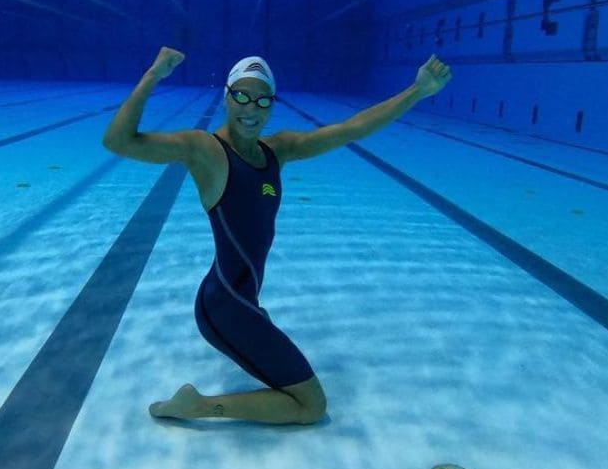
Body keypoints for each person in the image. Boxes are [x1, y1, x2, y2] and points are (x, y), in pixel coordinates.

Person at [102, 47, 452, 425]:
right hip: (225, 307)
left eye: (261, 100)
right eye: (241, 97)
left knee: (302, 395)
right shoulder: (205, 150)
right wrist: (153, 74)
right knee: (311, 407)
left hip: (236, 300)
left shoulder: (277, 150)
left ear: (271, 104)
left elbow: (352, 129)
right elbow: (118, 141)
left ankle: (206, 397)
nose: (250, 110)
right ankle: (199, 406)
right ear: (226, 96)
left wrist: (417, 91)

※ ※ ※

--- ACTIVITY ---
Scan the material above line by line and report how many lines contain the word "left", nothing further.

--- RESULT FOR THIS TASK ---
8